I went to an emotional growth wilderness program the summer before my senior year, which gave me the one-on-one assistance I needed to regain my self-confidence. After the wilderness program, I went to a private, therapeutic boarding school for girls with no more than 28 girls on campus at one time, and a student to staff ratio of 5:1. Each student had an individual education plan, and the staff worked with each student to achieve success, not only academically, but in character development as well. I graduated high school with a class of three, and rather than honoring only the best like the larger public schools do, each one of us received special recognition. What I learned in the private programs continues to direct my decisions more than 10 years later.

I am one of thousands of success stories of children who graduated from private, character development schools and programs. With the growing number of successful students coming into the network, the next generation will have more professionals who understand the need for character development and for smaller classes.

I believe that the best way to reach teens and help them learn is to get away from larger educational institutions, and incorporate techniques that build emotional growth. Teens need to feel important and adequate. They need to learn how to work through emotional traumas, such as divorce and poverty. Parental involvement is also necessary because children need to feel adequate and supported in order to progress through their teenage years.

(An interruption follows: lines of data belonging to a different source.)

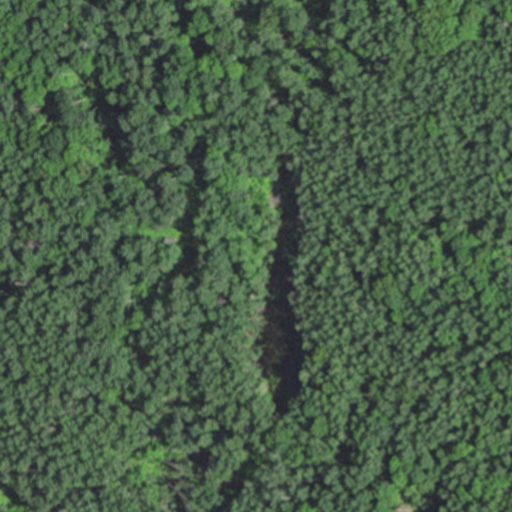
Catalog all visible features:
road: (205, 110)
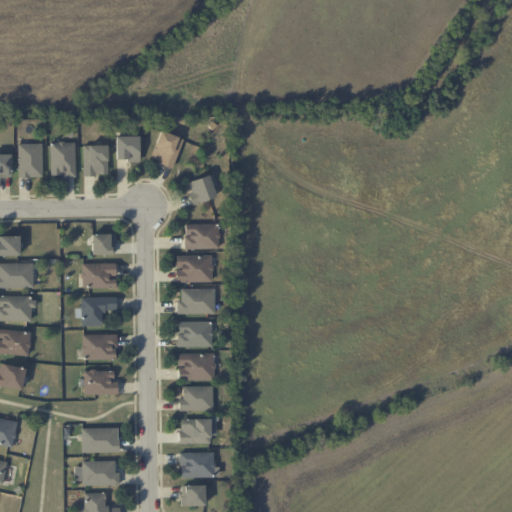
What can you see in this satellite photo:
crop: (80, 43)
building: (127, 148)
building: (166, 148)
building: (62, 159)
building: (95, 159)
building: (29, 160)
building: (5, 165)
building: (200, 189)
building: (201, 236)
building: (102, 244)
building: (9, 245)
building: (193, 268)
building: (16, 275)
building: (98, 275)
road: (153, 282)
building: (196, 301)
building: (16, 308)
building: (95, 309)
building: (194, 334)
building: (14, 342)
building: (98, 346)
building: (195, 366)
building: (11, 376)
building: (99, 382)
building: (196, 398)
building: (196, 430)
building: (7, 431)
building: (99, 439)
building: (196, 464)
building: (2, 470)
building: (96, 473)
building: (192, 495)
building: (97, 503)
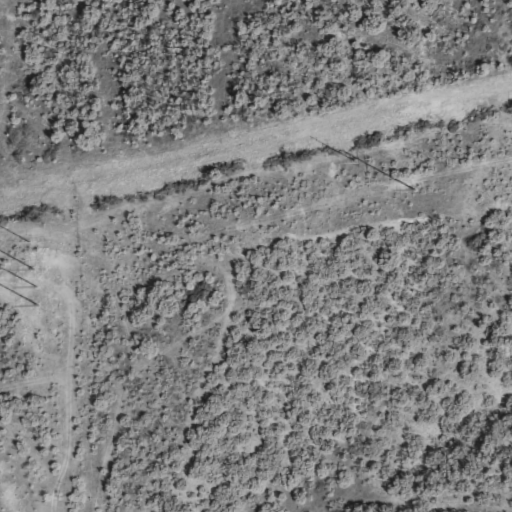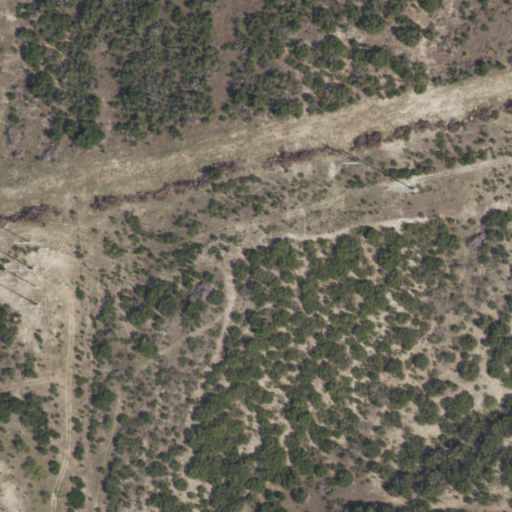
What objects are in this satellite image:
power tower: (352, 162)
power tower: (412, 189)
power tower: (28, 241)
power tower: (33, 287)
road: (285, 333)
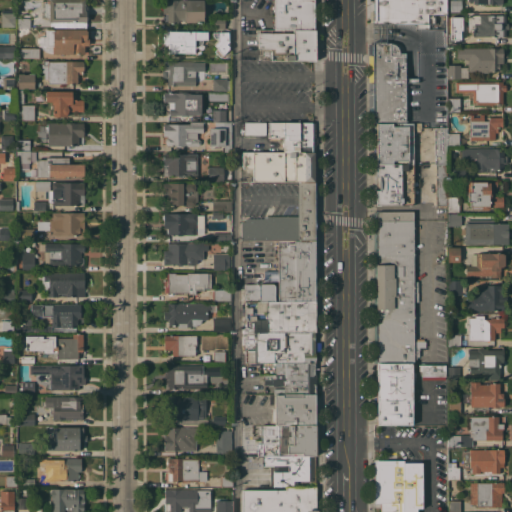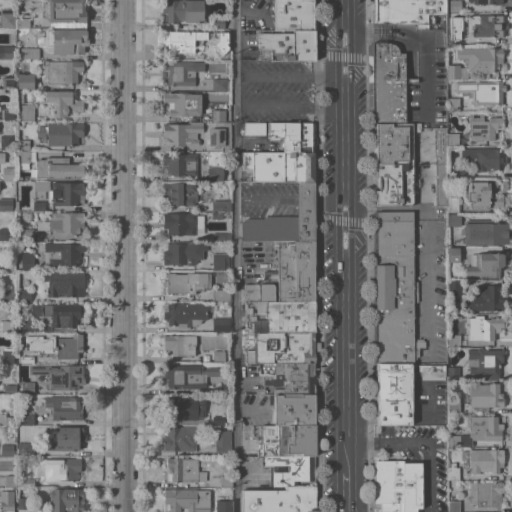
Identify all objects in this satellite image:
building: (482, 1)
building: (485, 1)
building: (455, 5)
building: (182, 10)
building: (183, 10)
building: (405, 10)
building: (68, 11)
building: (407, 11)
building: (65, 12)
road: (253, 14)
parking lot: (256, 14)
building: (293, 14)
road: (343, 16)
building: (7, 17)
building: (6, 19)
building: (22, 22)
building: (218, 22)
building: (485, 25)
building: (486, 25)
building: (290, 30)
building: (453, 31)
road: (423, 39)
building: (183, 40)
building: (183, 40)
building: (62, 41)
building: (64, 41)
building: (221, 42)
building: (286, 44)
parking lot: (248, 45)
building: (6, 51)
building: (7, 51)
building: (27, 53)
building: (28, 53)
road: (344, 56)
building: (481, 58)
building: (475, 61)
building: (270, 66)
parking lot: (422, 69)
building: (61, 71)
building: (62, 71)
building: (180, 72)
building: (181, 72)
building: (453, 72)
road: (291, 75)
building: (24, 80)
building: (25, 80)
building: (6, 81)
building: (7, 82)
building: (386, 83)
building: (217, 84)
building: (218, 84)
parking lot: (277, 91)
building: (295, 91)
building: (482, 92)
building: (488, 92)
building: (19, 96)
building: (61, 102)
building: (63, 102)
building: (181, 103)
building: (183, 103)
building: (452, 104)
building: (454, 104)
road: (291, 106)
building: (26, 112)
building: (27, 112)
building: (7, 114)
building: (218, 115)
building: (253, 127)
building: (417, 127)
building: (482, 127)
building: (483, 127)
building: (217, 128)
building: (254, 128)
building: (401, 131)
building: (63, 133)
building: (64, 133)
building: (180, 133)
building: (181, 133)
building: (220, 135)
building: (293, 135)
building: (452, 139)
building: (3, 141)
building: (6, 142)
building: (264, 143)
building: (389, 143)
building: (22, 144)
building: (440, 145)
building: (1, 156)
building: (23, 156)
building: (2, 157)
building: (484, 157)
building: (482, 158)
building: (178, 164)
building: (179, 164)
building: (280, 166)
building: (56, 167)
building: (57, 167)
building: (7, 173)
building: (213, 173)
building: (215, 173)
building: (456, 174)
building: (440, 183)
building: (393, 184)
building: (41, 185)
building: (41, 185)
building: (65, 193)
building: (66, 193)
building: (180, 193)
building: (182, 193)
building: (482, 195)
building: (483, 195)
parking lot: (268, 197)
road: (292, 199)
building: (6, 204)
building: (220, 204)
building: (453, 204)
building: (17, 205)
building: (38, 205)
building: (39, 205)
building: (221, 205)
building: (217, 214)
building: (453, 219)
building: (285, 220)
road: (345, 220)
building: (64, 223)
building: (180, 223)
building: (182, 224)
road: (431, 225)
building: (3, 233)
building: (6, 233)
building: (27, 233)
building: (484, 233)
building: (485, 233)
building: (221, 236)
building: (224, 246)
parking lot: (430, 250)
building: (64, 252)
road: (344, 252)
building: (63, 253)
building: (181, 253)
building: (183, 253)
building: (452, 253)
building: (453, 254)
road: (239, 255)
road: (121, 256)
building: (28, 259)
building: (219, 260)
building: (26, 261)
building: (220, 261)
parking lot: (257, 261)
building: (9, 264)
building: (486, 264)
building: (486, 265)
building: (296, 270)
building: (186, 282)
building: (186, 282)
building: (64, 283)
building: (64, 284)
building: (454, 287)
building: (395, 288)
building: (258, 292)
building: (9, 294)
building: (221, 294)
building: (222, 294)
building: (24, 295)
building: (484, 297)
building: (485, 298)
building: (285, 303)
building: (57, 313)
building: (59, 313)
building: (185, 313)
building: (185, 313)
building: (396, 319)
building: (7, 324)
building: (219, 324)
building: (221, 324)
building: (481, 327)
building: (483, 327)
building: (27, 328)
building: (37, 328)
building: (280, 332)
building: (454, 340)
building: (39, 344)
building: (179, 344)
building: (180, 344)
building: (55, 345)
building: (69, 346)
building: (8, 355)
building: (219, 356)
building: (27, 359)
building: (485, 361)
building: (485, 362)
building: (432, 371)
building: (453, 372)
building: (59, 375)
building: (61, 375)
building: (183, 376)
building: (184, 376)
building: (292, 378)
parking lot: (252, 380)
building: (27, 387)
building: (224, 388)
building: (10, 389)
building: (394, 392)
building: (484, 394)
building: (484, 396)
parking lot: (430, 404)
building: (62, 406)
building: (66, 406)
building: (453, 406)
building: (185, 407)
building: (186, 407)
parking lot: (256, 409)
building: (294, 409)
road: (253, 410)
building: (25, 418)
building: (5, 419)
building: (217, 419)
building: (219, 419)
building: (227, 419)
building: (485, 427)
building: (478, 430)
building: (66, 438)
building: (178, 438)
building: (180, 438)
building: (63, 439)
building: (287, 440)
building: (460, 440)
building: (221, 442)
building: (223, 442)
road: (419, 442)
building: (5, 449)
building: (6, 449)
parking lot: (248, 456)
parking lot: (420, 460)
building: (485, 460)
building: (485, 460)
building: (61, 467)
building: (61, 468)
building: (253, 469)
building: (183, 470)
building: (184, 470)
building: (291, 470)
building: (453, 471)
building: (226, 480)
building: (10, 481)
building: (28, 482)
building: (397, 485)
building: (397, 485)
road: (345, 492)
building: (485, 493)
building: (485, 493)
building: (187, 499)
building: (5, 500)
building: (65, 500)
building: (66, 500)
building: (186, 500)
building: (277, 500)
building: (279, 500)
building: (6, 501)
building: (22, 503)
building: (222, 506)
building: (224, 506)
building: (454, 506)
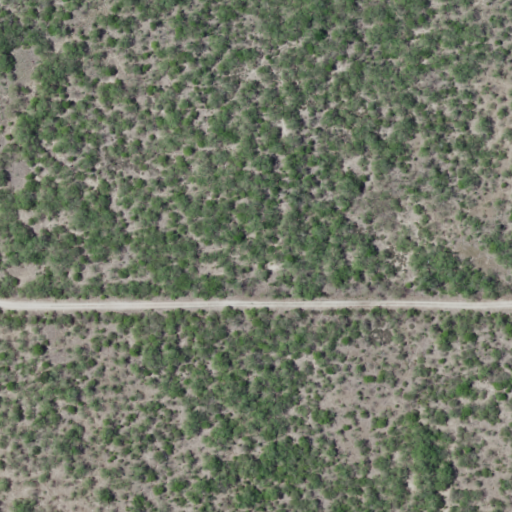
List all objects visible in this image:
road: (256, 300)
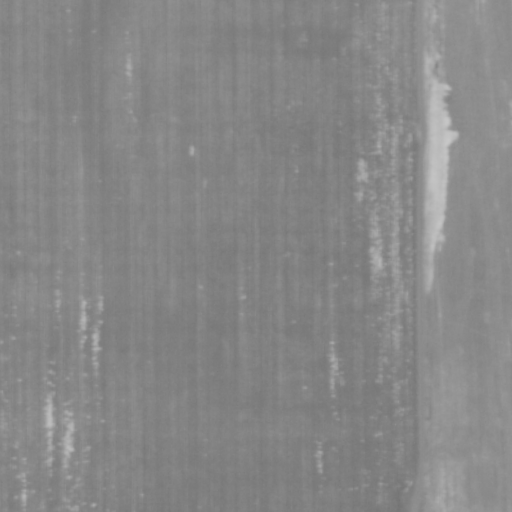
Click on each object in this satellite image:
crop: (203, 255)
road: (416, 255)
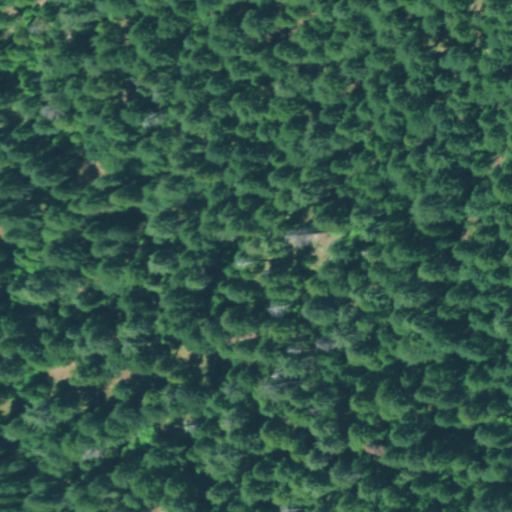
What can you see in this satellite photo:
road: (429, 37)
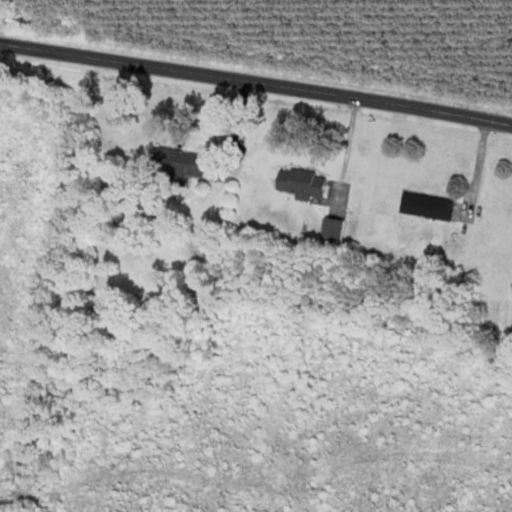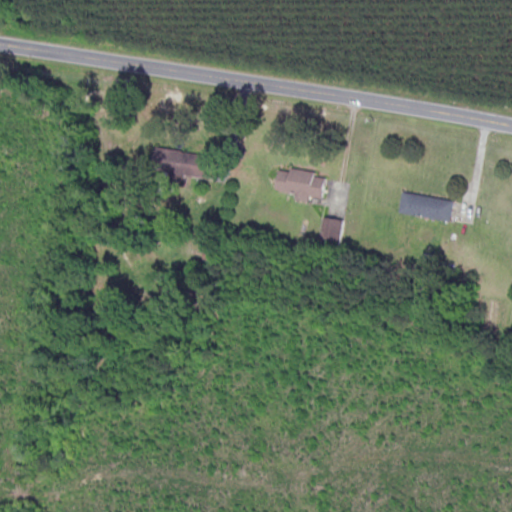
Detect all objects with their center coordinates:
road: (256, 84)
building: (181, 164)
building: (299, 184)
building: (426, 207)
building: (331, 232)
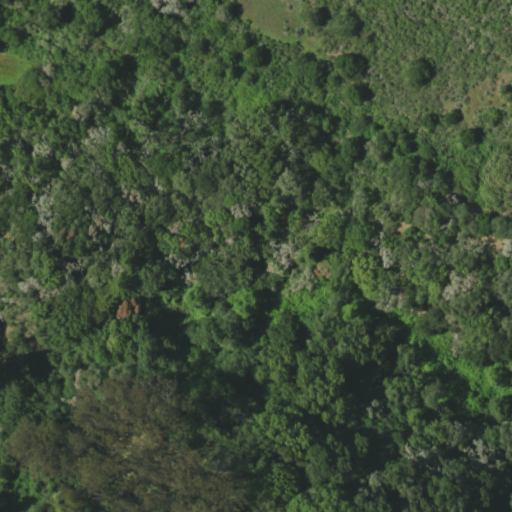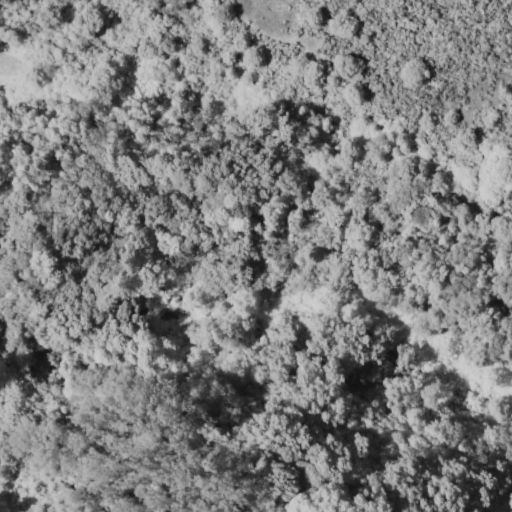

One thing I've learned through personal experience and my career is that all children learn differently. Although state laws vary, all states say children must attend some sort of recognized education, and the "No Child Left Behind Act" offers more options for parent-choice education. 3 However, students do not need one governmental body telling them how they have to learn, they need educational plans tailored to their specific learning style. As teens learn by example, teachers must also lead moralistic and ethical lifestyles, to set examples for students. From personal and business experience, I believe that the emotional growth/ therapeutic network of parent choice schools and programs create a successful model to help teens both enhance their education and grow into responsible young adults.

References:
1.) Strugglingteens.com; Places for Struggling Teens, a resource and information website.
2.) Survey of Arizona Private Schools: Tuition, Testing and Curricula, by Vicki Murray and Ross Groen, Goldwater Institute Policy Report #199 January 5, 2005
3.) US Department of Education Website, No Child Left Behind Act.